What needs to be done: Identify each line below containing the string "width" and copy it.

Data:
++++++++++++++++++++

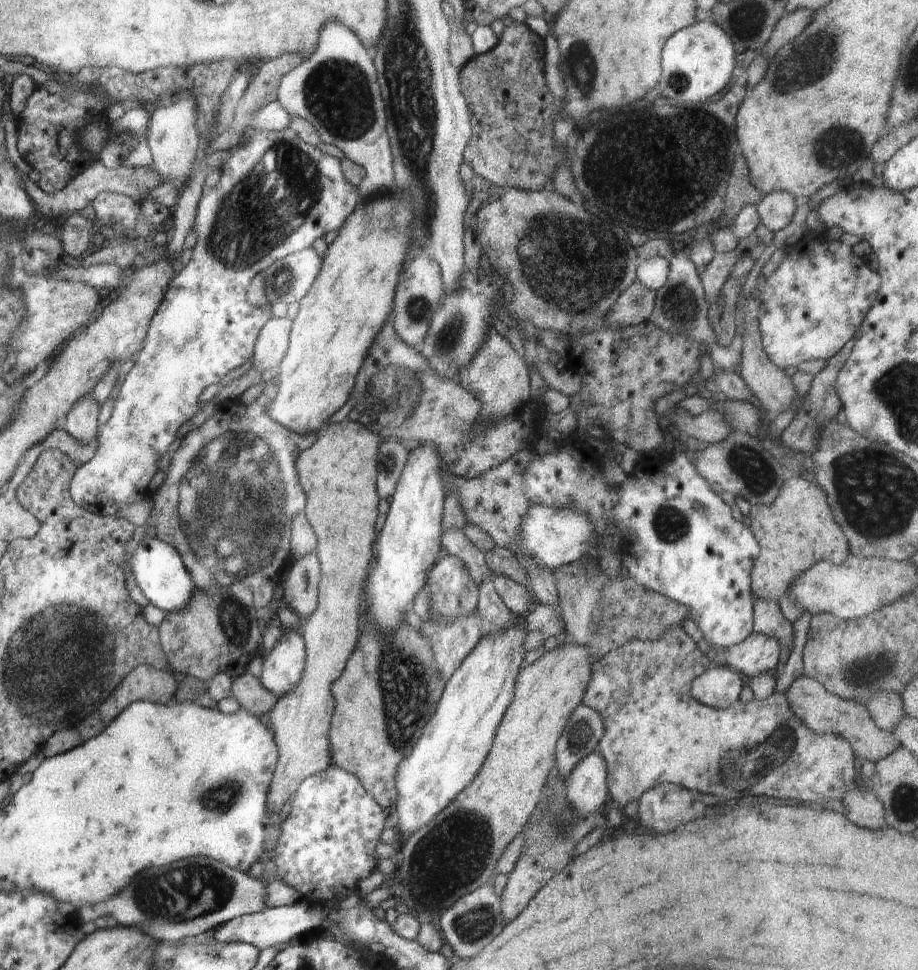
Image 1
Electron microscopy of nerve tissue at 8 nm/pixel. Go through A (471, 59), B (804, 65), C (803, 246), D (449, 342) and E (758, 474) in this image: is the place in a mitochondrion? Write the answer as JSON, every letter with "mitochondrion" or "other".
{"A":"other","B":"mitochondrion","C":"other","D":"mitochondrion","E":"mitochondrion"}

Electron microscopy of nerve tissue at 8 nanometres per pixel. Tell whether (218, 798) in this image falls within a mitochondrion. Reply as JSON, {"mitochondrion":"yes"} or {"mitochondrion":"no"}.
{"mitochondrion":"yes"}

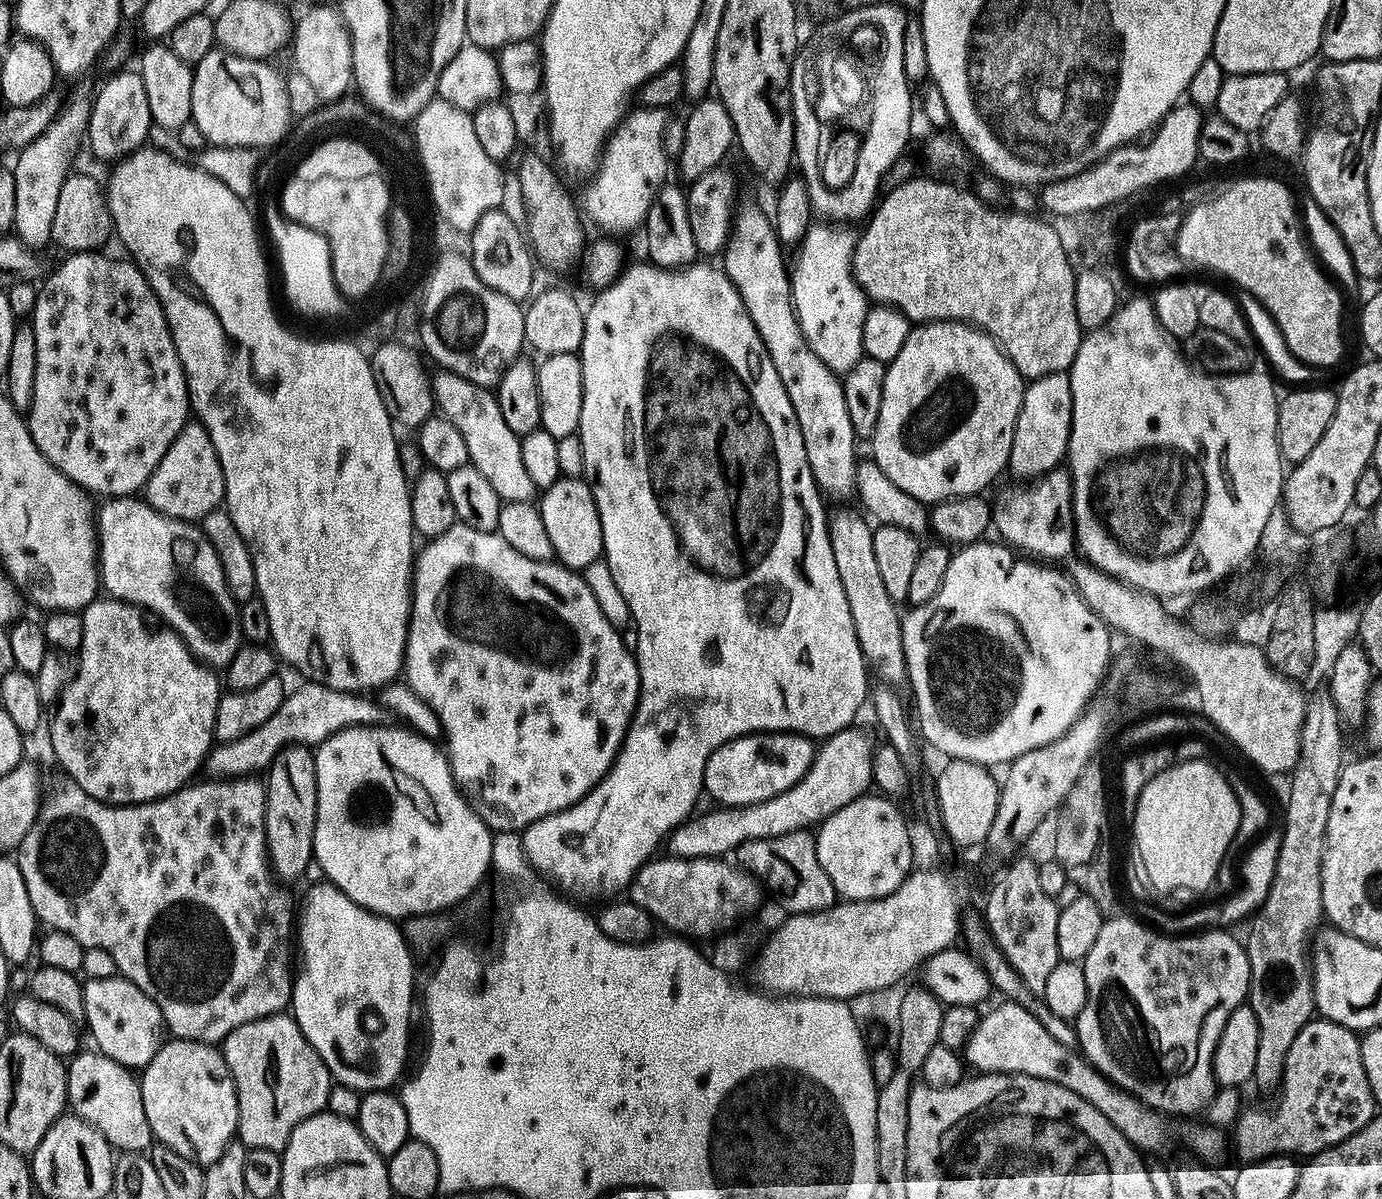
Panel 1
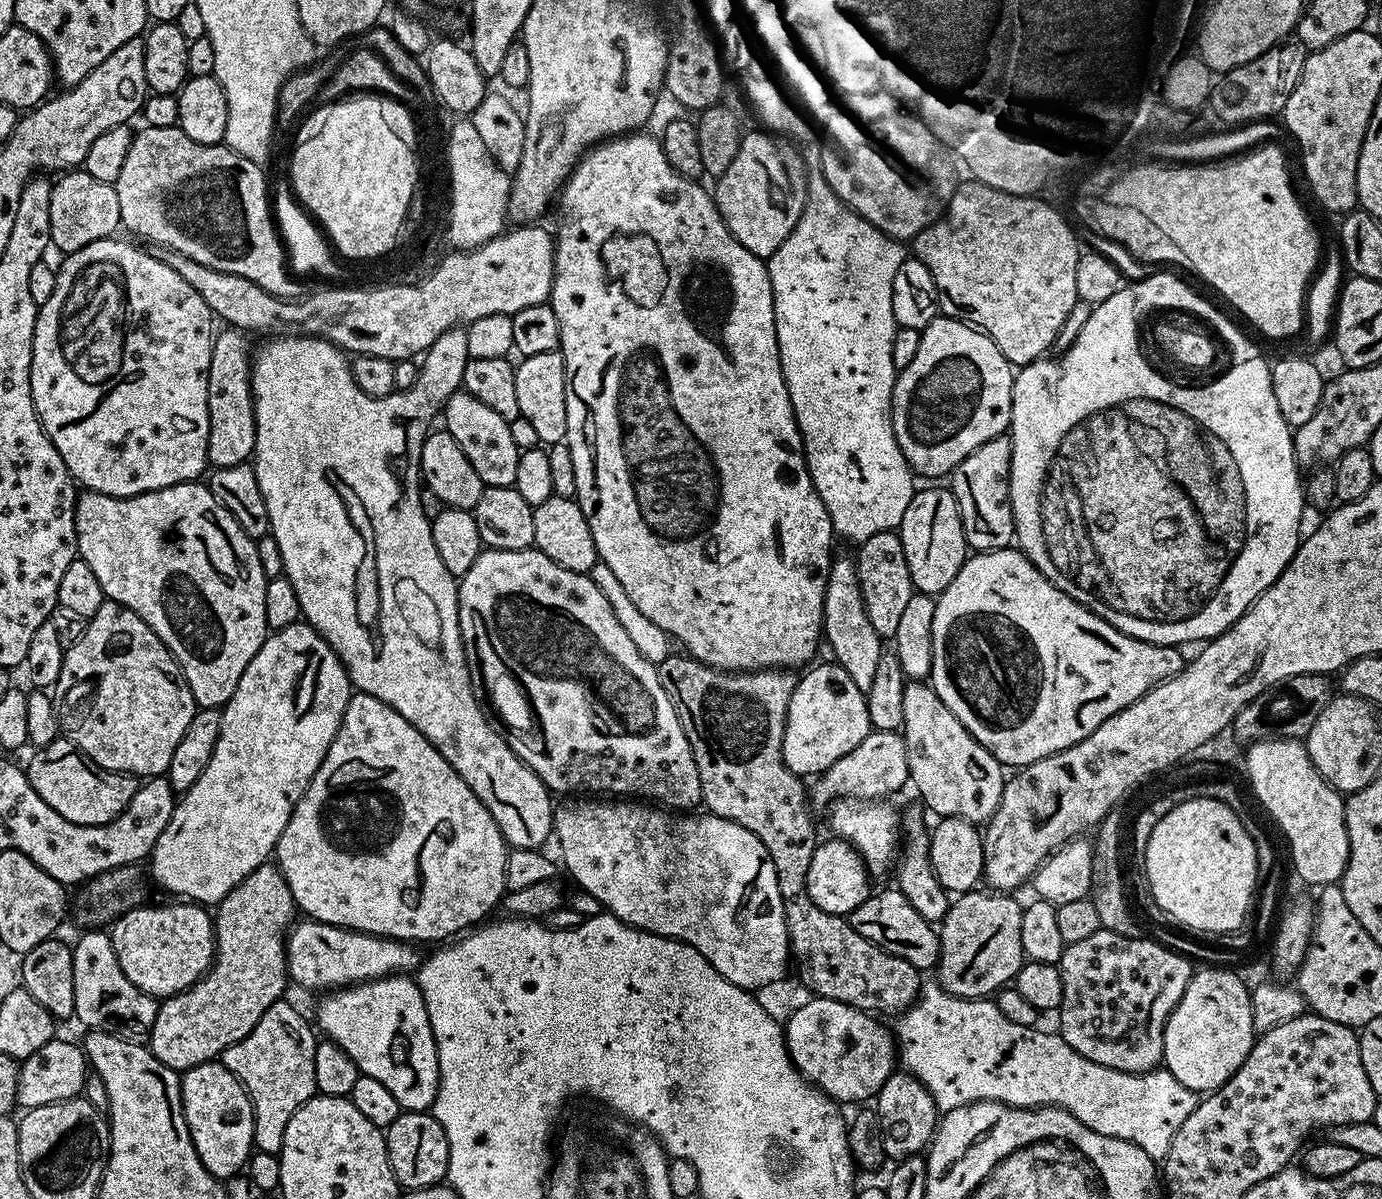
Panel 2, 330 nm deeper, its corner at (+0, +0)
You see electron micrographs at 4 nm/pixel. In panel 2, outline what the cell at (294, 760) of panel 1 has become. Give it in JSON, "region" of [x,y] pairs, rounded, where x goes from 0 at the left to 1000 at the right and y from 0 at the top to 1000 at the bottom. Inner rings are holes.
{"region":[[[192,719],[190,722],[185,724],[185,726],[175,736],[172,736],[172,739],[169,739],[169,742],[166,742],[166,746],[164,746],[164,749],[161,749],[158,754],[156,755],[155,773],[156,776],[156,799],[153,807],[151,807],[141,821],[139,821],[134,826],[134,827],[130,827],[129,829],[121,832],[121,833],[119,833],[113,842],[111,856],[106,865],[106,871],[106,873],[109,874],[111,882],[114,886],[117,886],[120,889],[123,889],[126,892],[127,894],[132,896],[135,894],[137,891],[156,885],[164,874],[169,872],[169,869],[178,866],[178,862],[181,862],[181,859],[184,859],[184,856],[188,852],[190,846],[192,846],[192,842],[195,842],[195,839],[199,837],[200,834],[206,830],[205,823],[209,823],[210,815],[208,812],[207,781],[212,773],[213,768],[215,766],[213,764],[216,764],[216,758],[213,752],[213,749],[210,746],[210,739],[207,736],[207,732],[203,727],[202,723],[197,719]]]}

++++++++++++++++++++

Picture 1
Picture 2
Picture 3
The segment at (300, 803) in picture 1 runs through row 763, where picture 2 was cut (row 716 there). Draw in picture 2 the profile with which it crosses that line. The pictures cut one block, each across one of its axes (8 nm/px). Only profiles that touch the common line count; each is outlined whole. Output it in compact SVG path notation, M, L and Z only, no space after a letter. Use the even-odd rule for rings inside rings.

++++++++++++++++++++

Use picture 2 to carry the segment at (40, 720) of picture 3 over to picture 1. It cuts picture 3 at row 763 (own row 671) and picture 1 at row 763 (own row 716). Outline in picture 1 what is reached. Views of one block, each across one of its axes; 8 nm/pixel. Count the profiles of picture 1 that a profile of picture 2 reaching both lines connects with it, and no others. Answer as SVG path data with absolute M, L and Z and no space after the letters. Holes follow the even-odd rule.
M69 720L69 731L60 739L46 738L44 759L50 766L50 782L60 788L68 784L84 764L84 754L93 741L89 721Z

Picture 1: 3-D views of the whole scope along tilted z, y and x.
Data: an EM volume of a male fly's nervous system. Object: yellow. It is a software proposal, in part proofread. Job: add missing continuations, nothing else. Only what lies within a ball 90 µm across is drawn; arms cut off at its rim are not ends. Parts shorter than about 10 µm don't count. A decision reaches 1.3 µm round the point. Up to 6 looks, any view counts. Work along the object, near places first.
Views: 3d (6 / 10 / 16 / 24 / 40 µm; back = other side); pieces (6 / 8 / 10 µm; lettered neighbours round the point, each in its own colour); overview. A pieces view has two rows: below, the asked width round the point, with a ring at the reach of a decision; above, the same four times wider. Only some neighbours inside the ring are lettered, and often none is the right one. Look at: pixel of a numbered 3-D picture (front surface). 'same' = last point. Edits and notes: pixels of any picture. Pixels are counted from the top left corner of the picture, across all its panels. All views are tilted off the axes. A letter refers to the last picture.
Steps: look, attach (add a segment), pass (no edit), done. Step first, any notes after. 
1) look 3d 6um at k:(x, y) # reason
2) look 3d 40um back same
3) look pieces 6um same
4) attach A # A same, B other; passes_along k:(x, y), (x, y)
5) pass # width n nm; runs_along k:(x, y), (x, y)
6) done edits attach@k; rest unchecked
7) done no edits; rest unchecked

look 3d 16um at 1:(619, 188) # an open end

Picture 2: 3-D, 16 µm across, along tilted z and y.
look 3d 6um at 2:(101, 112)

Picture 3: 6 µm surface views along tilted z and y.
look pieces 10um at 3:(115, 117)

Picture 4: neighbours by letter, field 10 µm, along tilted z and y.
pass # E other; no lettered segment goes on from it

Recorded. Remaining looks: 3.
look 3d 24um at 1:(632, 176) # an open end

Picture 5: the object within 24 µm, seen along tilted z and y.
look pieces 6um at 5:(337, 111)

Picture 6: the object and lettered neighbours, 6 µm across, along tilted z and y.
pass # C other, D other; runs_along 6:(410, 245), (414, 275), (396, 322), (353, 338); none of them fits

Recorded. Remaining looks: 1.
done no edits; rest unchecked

++++++++++++++++++++

Response area:
Views: 3d (6 / 10 / 16 / 24 / 40 µm; back = other side); pieces (6 / 8 / 10 µm; lettered neighbours round the point, each in its own colour); overview. A pieces view has two rows: below, the asked width round the point, with a ring at the reach of a decision; above, the same four times wider. Only some neighbours inside the ring are lettered, and often none is the right one. Look at: pixel of a numbered 3-D picture (front surface). 'same' = last point. Edits and notes: pixels of any picture. Pixels are counted from the top left corner of the picture, across all its panels. All views are tilted off the axes. A letter refers to the last picture.
5) pass # width n nm; runs_along k:(x, y), (x, y)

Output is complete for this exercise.